CoQ10 is an antioxidant involved in energy production throughout the body. Early evidence is starting to suggest that it may have some benefits for protecting from hearing loss and treating tinnitus. A small trial treated patients with tinnitus using CoQ10. Interestingly, patients with low serum CoQ10 derived significant benefits, suggesting that low levels of CoQ10 could be a factor in the condition (Khan 2007).

In a later clinical trial, a water soluble form of CoQ10 was administered to assess it’s protective effects against noise exposure. After taking CoQ10 for 30 days, individuals were then exposed to a loud noise. Patients on CoQ10 recovered their hearing more quickly than without (Staffa 2014).
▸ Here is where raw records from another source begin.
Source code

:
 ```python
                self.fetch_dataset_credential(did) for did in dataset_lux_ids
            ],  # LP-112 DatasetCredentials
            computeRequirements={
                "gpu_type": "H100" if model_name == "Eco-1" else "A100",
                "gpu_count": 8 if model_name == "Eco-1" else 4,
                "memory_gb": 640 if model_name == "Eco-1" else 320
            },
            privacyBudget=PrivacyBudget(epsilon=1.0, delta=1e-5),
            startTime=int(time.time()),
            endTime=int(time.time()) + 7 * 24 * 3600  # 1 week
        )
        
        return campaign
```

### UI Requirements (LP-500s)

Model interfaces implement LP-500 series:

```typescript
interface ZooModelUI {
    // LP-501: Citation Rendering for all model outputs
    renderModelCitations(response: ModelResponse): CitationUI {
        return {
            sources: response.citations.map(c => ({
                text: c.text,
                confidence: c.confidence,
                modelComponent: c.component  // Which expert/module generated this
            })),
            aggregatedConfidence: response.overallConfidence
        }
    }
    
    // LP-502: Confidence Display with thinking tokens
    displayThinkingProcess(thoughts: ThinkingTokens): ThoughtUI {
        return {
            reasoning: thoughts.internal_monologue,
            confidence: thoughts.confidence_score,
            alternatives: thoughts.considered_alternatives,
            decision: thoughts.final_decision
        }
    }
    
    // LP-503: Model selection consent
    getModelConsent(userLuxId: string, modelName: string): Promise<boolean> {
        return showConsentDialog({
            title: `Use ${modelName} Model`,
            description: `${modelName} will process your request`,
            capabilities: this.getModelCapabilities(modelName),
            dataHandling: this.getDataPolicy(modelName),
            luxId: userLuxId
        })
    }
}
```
A separate study using CoQ10 with a multivitamin found that the combination was effective for protecting from hearing damage in cancer patients induced from chemotherapy (Scasso 2017). 

While more evidence is clearly needed, the initial data suggests CoQ10 might be another antioxidant capable of protecting from hearing loss and reversing some symptoms of tinnitus, especially in patients with low CoQ10 levels. 

Noise Therapy

Different types of sound therapy are also being explored for the treatment of tinnitus. Patients with tinnitus were fitted with hearing aids that played a constant, low level background noise to try and reduce the brain’s perception of the tinnitus. After three months of low noise level exposure, 42.9% of patients no longer had tinnitus (Mondelli 2021). The brain had adapted and effectively blocked out the tinnitus sounds.   

An earlier pilot study used different background noises provided through hearing aids and also found significant improvements for most patients suffering from treatment resistant tinnitus (Suzuki 2016). While it’s still in its infancy, sound therapy for tinnitus appears to hold promise for significant improvements with minimal side effects. The biggest drawback is the cost of the hearing aids. 


Tinnitus, especially when severe, can be debilitating. No standard treatment is recommended and alternatives are worth considering. While data is preliminary, the risks from melatonin, NAC, CoQ10 and noise therapy are minimal. These treatments may be worth considering in patients struggling with the condition.